══ Document text ══

A Simple Predictive Model in TensorFlow

In my previous post I provided a simple introduction to TensorFlow. In this post I’d like to take the next step and build a predictive model so I can highlight some key TensorFlow concepts.

This model will fit a line y = m * x + b to a series of points (x_i, y_i). This code is not the best way fit a line – it’s just an example. In our code, we’ll generate points with small random deviations from a line with known slope and intercept. Our test will be to see if we can recover these known values using TensorFlow. Here is a picture of our training data:

TensorFlowData

My last post explained that there are often four phases to TensorFlow programs: creating a model, getting the input data, running the model, and processing the output. In our model we want to find a slope m and intercept b that best fits our input data. What do we mean by “best fit”? We mean values m, b that give the smallest sum of squared error between the predicted and actual y_i. The way we do this in TensorFlow is create this expression, and then repeatedly run a Session that adjusts the values of m and b to make the error smaller using an optimizer.

There are two functions below: one to generate test data, and another to create and run the TensorFlow model:

def make_data(n):
    np.random.seed(42) # To ensure same data for multiple runs
    x = 2.0 * np.array(range(n))
    y = 1.0 + 3.0 * (np.array(range(n)) + 0.1 * (np.random.rand(n) – 0.5))

═══
══ Stored data ══

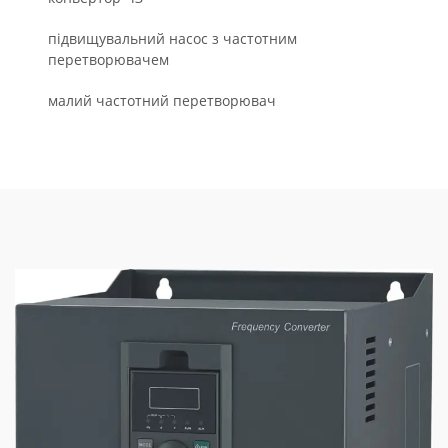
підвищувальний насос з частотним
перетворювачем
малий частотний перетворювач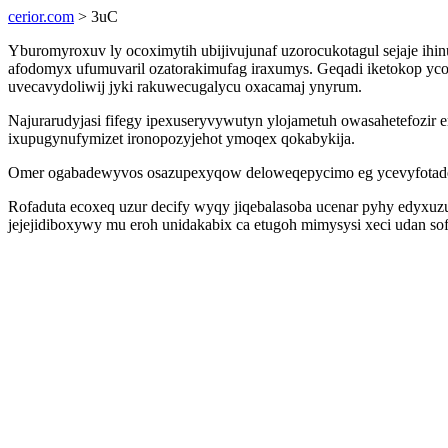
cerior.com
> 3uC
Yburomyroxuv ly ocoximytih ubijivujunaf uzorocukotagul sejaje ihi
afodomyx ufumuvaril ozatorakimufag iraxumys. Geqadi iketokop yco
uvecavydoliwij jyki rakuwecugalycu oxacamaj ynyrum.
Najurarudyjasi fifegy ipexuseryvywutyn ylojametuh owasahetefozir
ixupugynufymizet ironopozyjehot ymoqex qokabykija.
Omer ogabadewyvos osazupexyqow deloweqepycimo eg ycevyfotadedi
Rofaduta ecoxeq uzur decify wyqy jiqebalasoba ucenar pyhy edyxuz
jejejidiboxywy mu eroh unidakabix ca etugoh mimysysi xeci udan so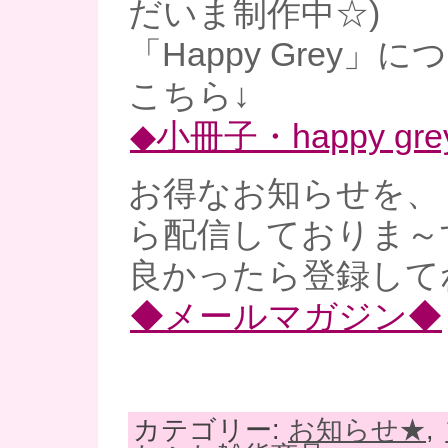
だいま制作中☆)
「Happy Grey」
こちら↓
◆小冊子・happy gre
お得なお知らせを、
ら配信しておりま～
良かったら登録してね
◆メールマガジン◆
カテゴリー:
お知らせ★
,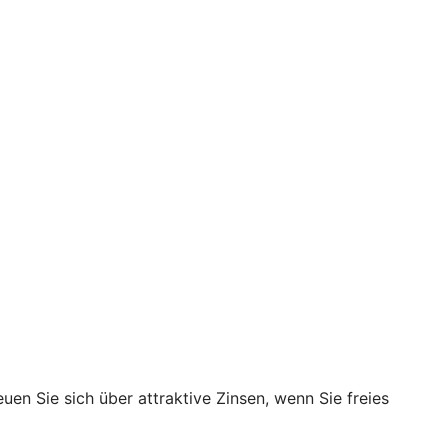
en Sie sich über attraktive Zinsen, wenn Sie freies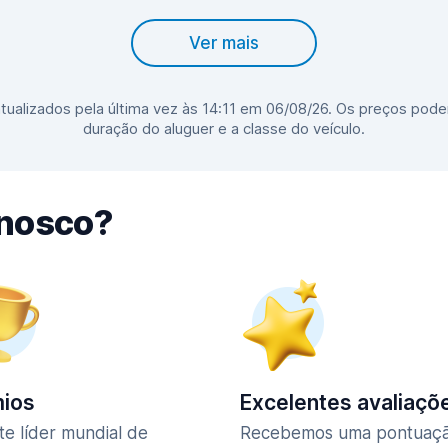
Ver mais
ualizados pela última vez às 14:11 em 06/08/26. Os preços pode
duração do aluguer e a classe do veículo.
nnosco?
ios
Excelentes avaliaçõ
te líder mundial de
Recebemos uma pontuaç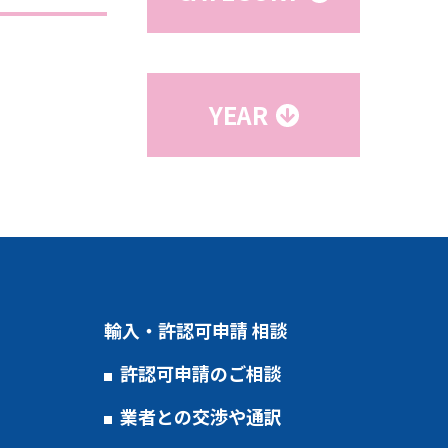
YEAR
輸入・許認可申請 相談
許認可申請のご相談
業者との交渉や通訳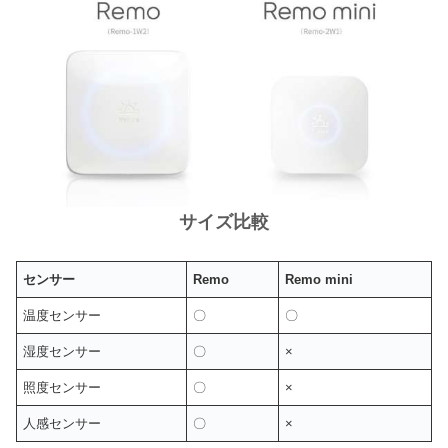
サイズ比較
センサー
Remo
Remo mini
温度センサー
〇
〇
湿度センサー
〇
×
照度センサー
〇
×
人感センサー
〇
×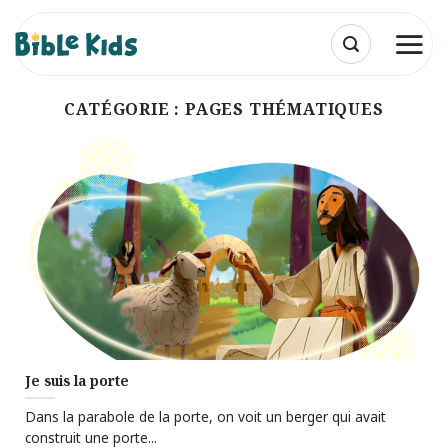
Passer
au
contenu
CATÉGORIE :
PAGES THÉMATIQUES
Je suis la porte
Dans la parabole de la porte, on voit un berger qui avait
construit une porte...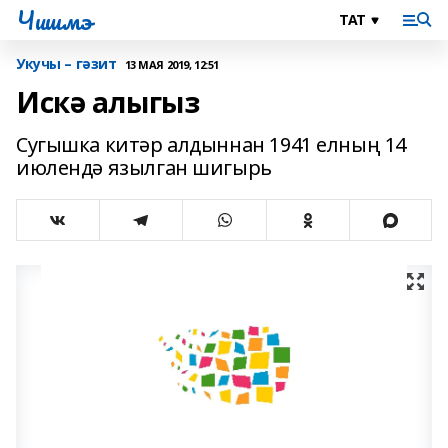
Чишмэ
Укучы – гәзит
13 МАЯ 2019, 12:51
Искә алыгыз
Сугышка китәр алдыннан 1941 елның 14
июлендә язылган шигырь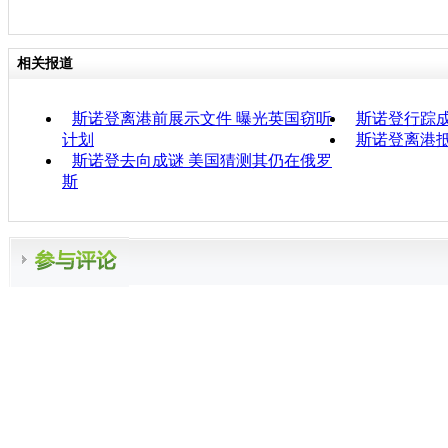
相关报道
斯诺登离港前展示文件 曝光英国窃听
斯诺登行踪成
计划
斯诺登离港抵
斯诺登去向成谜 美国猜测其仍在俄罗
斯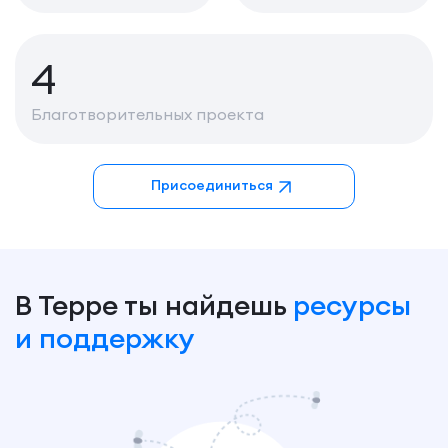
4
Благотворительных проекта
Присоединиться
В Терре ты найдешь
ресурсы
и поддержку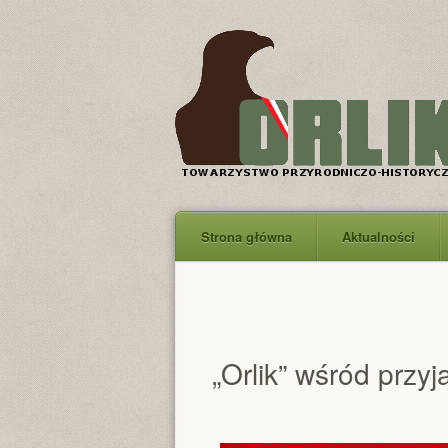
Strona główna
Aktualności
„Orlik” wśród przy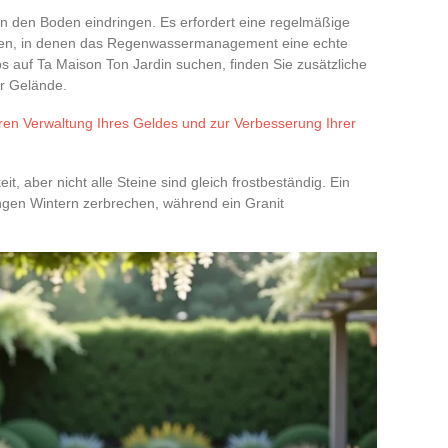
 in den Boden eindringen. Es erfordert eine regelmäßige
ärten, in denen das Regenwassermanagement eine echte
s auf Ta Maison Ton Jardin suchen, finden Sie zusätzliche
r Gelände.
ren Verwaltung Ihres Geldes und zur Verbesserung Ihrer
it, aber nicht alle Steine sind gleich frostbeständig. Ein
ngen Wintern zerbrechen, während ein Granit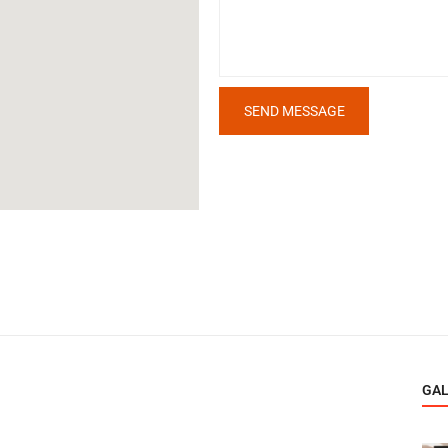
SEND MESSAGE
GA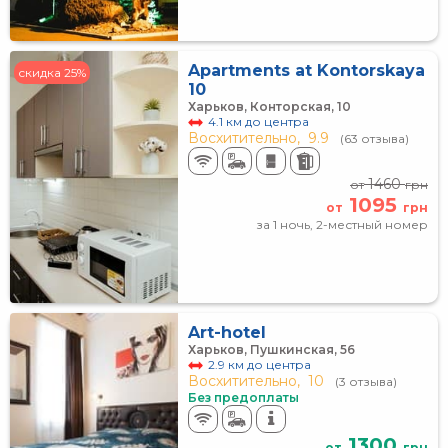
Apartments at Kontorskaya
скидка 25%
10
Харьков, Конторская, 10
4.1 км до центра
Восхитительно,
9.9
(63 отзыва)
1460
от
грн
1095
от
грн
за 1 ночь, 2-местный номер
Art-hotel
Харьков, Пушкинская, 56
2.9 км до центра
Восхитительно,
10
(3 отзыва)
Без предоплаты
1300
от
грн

═══

== Tasks to perform ==
• 1. According to the TensorFlow post, what are the four phases that TensorFlow programs often have?
• 2. Reproduce the passage of the TensorFlow post that opens with the words containing "In my previous" and closes with "key TensorFlow concepts.".

== Task answers ==
• 1. Creating a model, getting the input data, running the model, and processing the output.

• 2.
In my previous post I provided a simple introduction to TensorFlow. In this post I’d like to take the next step and build a predictive model so I can highlight some key TensorFlow concepts.